Short problem - Extend the passage below about the autonomous hetman state and Sloboda Ukraine, picking up right after its final sentence.

The autonomous hetman state and Sloboda Ukraine

After the partition of 1667, the autonomous hetman state, or Hetmanate, was limited territorially to the east, in Left Bank Ukraine. (The hetman state in Right Bank Ukraine, under at least nominal Polish control, was abolished by the Poles at the turn of the 18th century.) At the head of the state stood the hetman, elected theoretically by a general Cossack assembly but in effect by senior officers, who in turn were largely swayed by the tsar’s preference. The terms of autonomy were renegotiated at each election of a new hetman, and this led over time to a steady erosion of his prerogatives. Nevertheless, for a century the Hetmanate enjoyed a large measure of self-government, as well as considerable economic and cultural development.

The ruling elite in the Hetmanate was composed of the senior Cossack officers, starshyna, who had evolved into a hereditary class approximating the Polish nobility in its privileges. The common Cossacks too were undergoing stratification, the more impoverished hardly distinguished, except in legal status, from the peasantry. The conditions of the free peasantry worsened over time, their growing obligations tending increasingly toward serfdom. Urban life flourished, however, and the larger cities and some towns continued to enjoy municipal self-government; the burghers largely maintained the rights of their social estate.

In the ecclesiastical realm, the Uniate church disappeared from the Cossack-controlled territory, and the Orthodox Kyivan metropolitanate itself was transferred in 1686 from the patriarchal authority of Constantinople to that of Moscow. Although Ukrainian churchmen eventually gained enormous influence in Russia, within the Hetmanate itself in the course of the 18th century the church progressively lost its traditional autonomy and distinctive Ukrainian character.

Information provided -
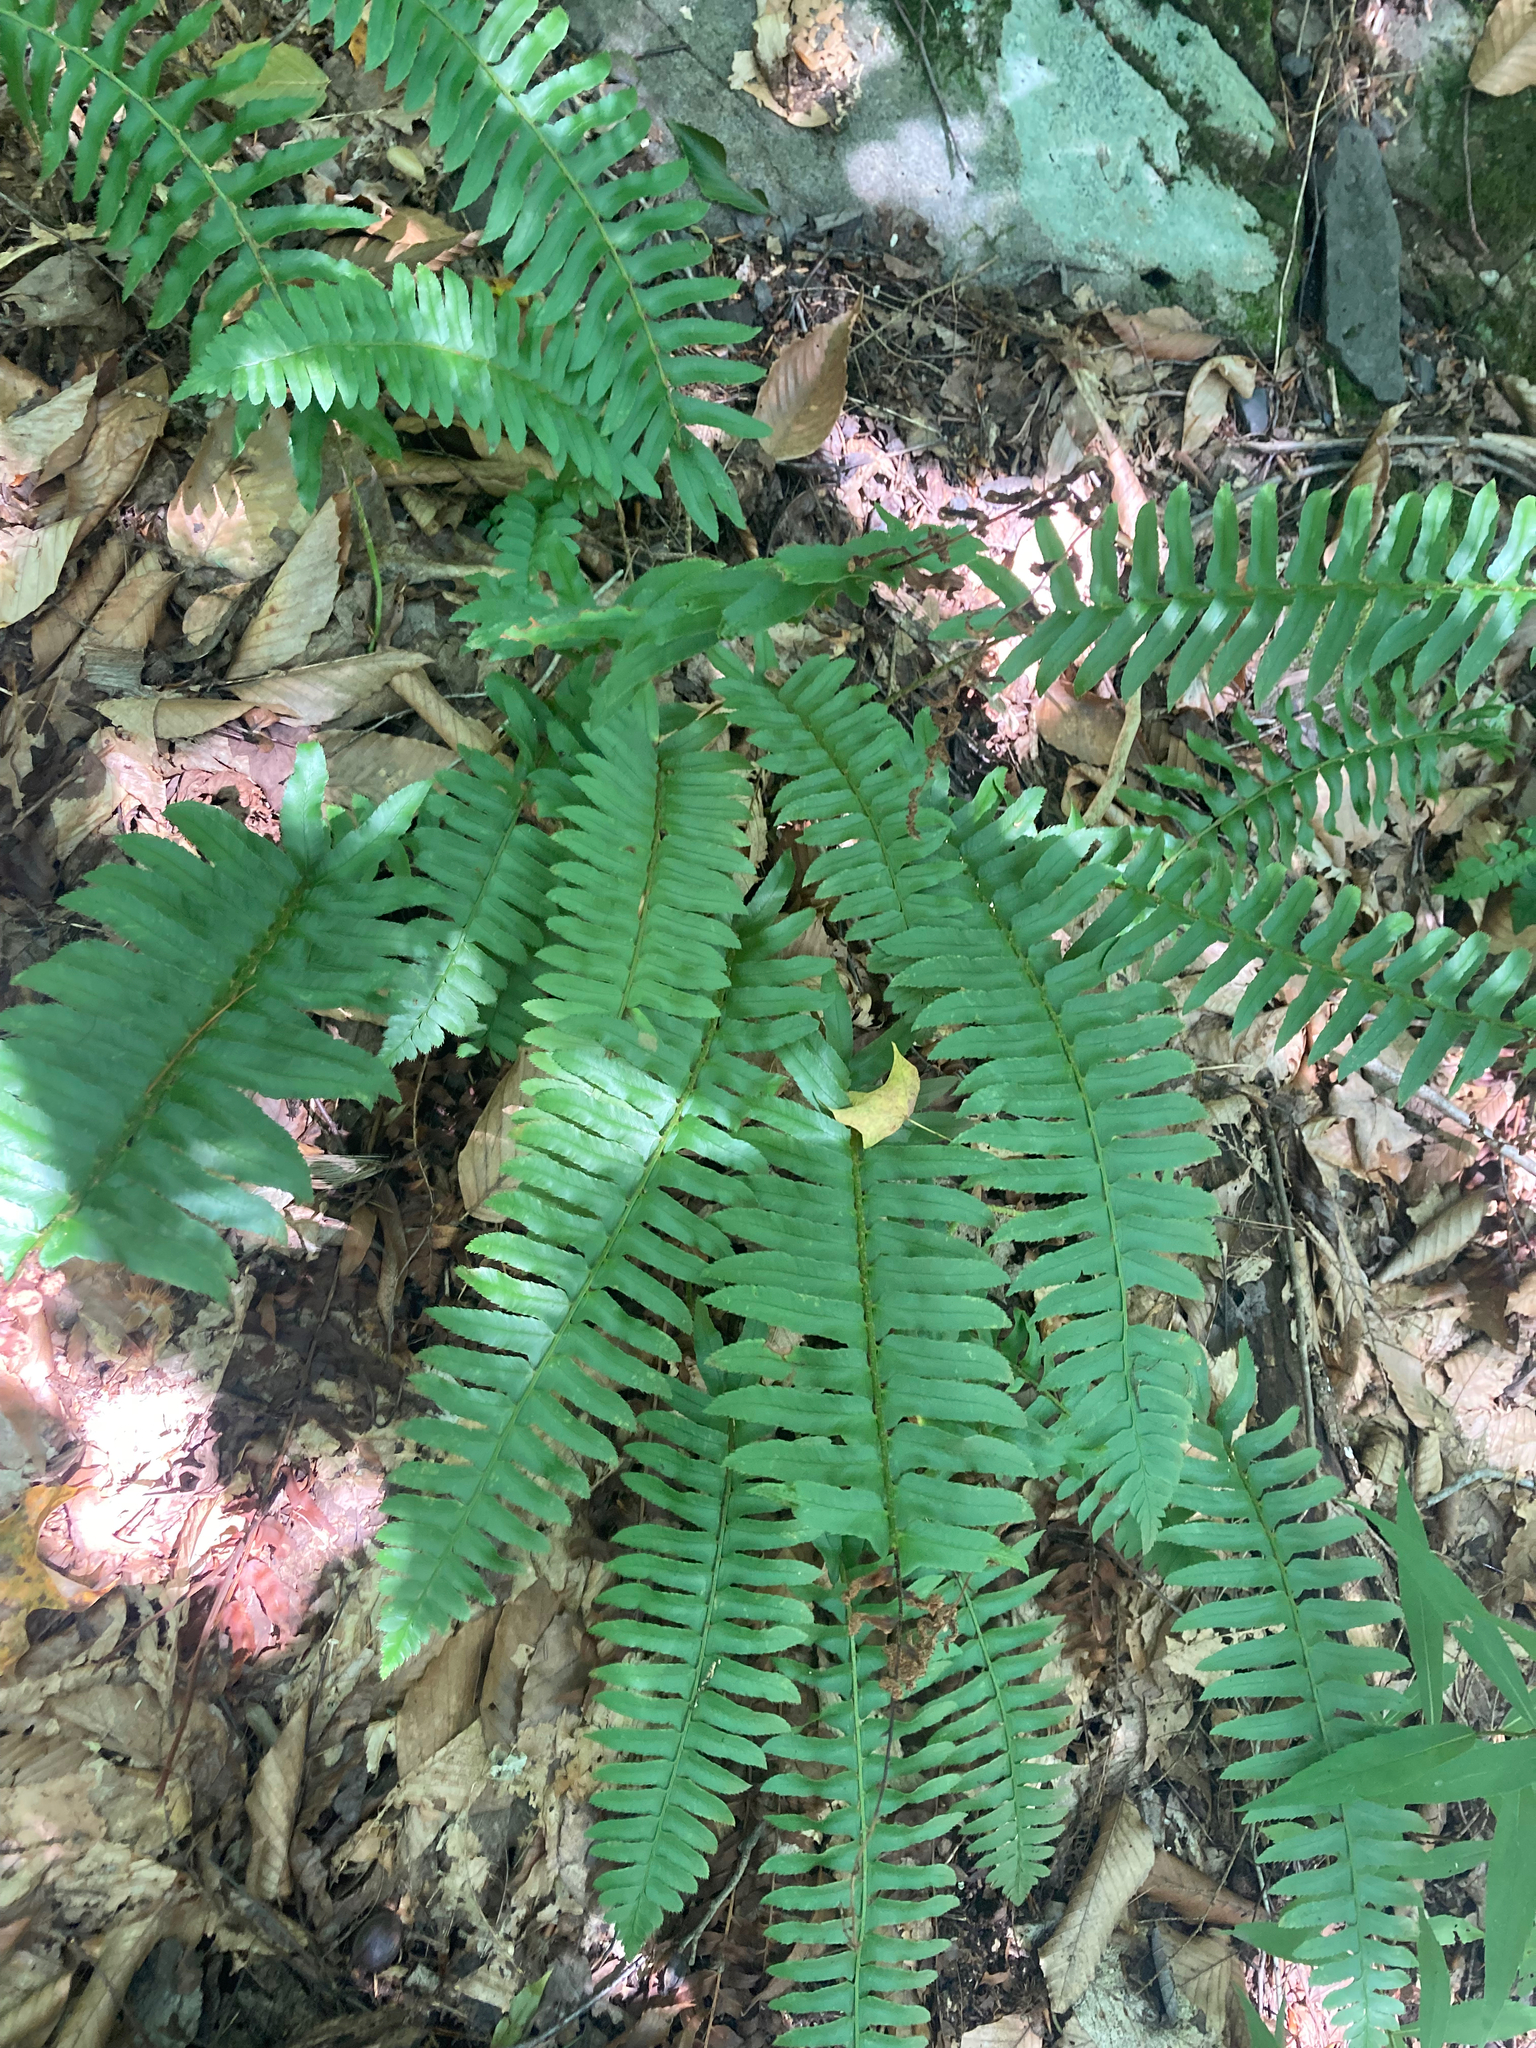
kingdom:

Reply to the task -
The hetman state reached its zenith in the hetmancy of Ivan Mazepa. Relying at first on the support of Tsar Peter I (the Great), Mazepa exercised near monarchical powers in the Hetmanate. Literature, art, and architecture in the distinctive Cossack Baroque style flourished under his patronage, and the Kyivan Mohyla Academy experienced its golden age. Mazepa aspired to annex the Right Bank and re-create a united Ukrainian state, initially still under the tsar’s sovereignty. But Peter’s centralizing reforms and the exactions imposed on the Hetmanate in connection with the Second Northern War appeared to threaten Ukrainian autonomy. In 1708, in furtherance of his plans for independence, Mazepa made a secret alliance with Charles XII of Sweden, but in the decisive Battle of Poltava (1709) their allied forces were defeated. Mazepa fled to Moldavia, where he died shortly thereafter.

Although Peter allowed the election of a successor to Mazepa, the Hetmanate’s autonomous prerogatives were severely curtailed and underwent further weakening over the remaining decades of the 18th century. From 1722 to 1727 and again from 1734 to 1750, the office of hetman was in abeyance, as the Russian imperial regime introduced new institutions to oversee the country’s governance. In 1750 Empress Elizabeth revived the hetmancy for Kyrylo Rozumovsky, the brother of her favourite. On the accession of Catherine II (the Great) in 1762, the hetman and the starshyna petitioned for the restoration of the Hetmanate’s previous status; instead, in 1764 Catherine forced Rozumovsky’s resignation. Over the next 20 years all vestiges of Ukrainian autonomy were eliminated, and in 1775 the Zaporozhian Sich, the bastion of the Cossacks, was destroyed by Russian troops.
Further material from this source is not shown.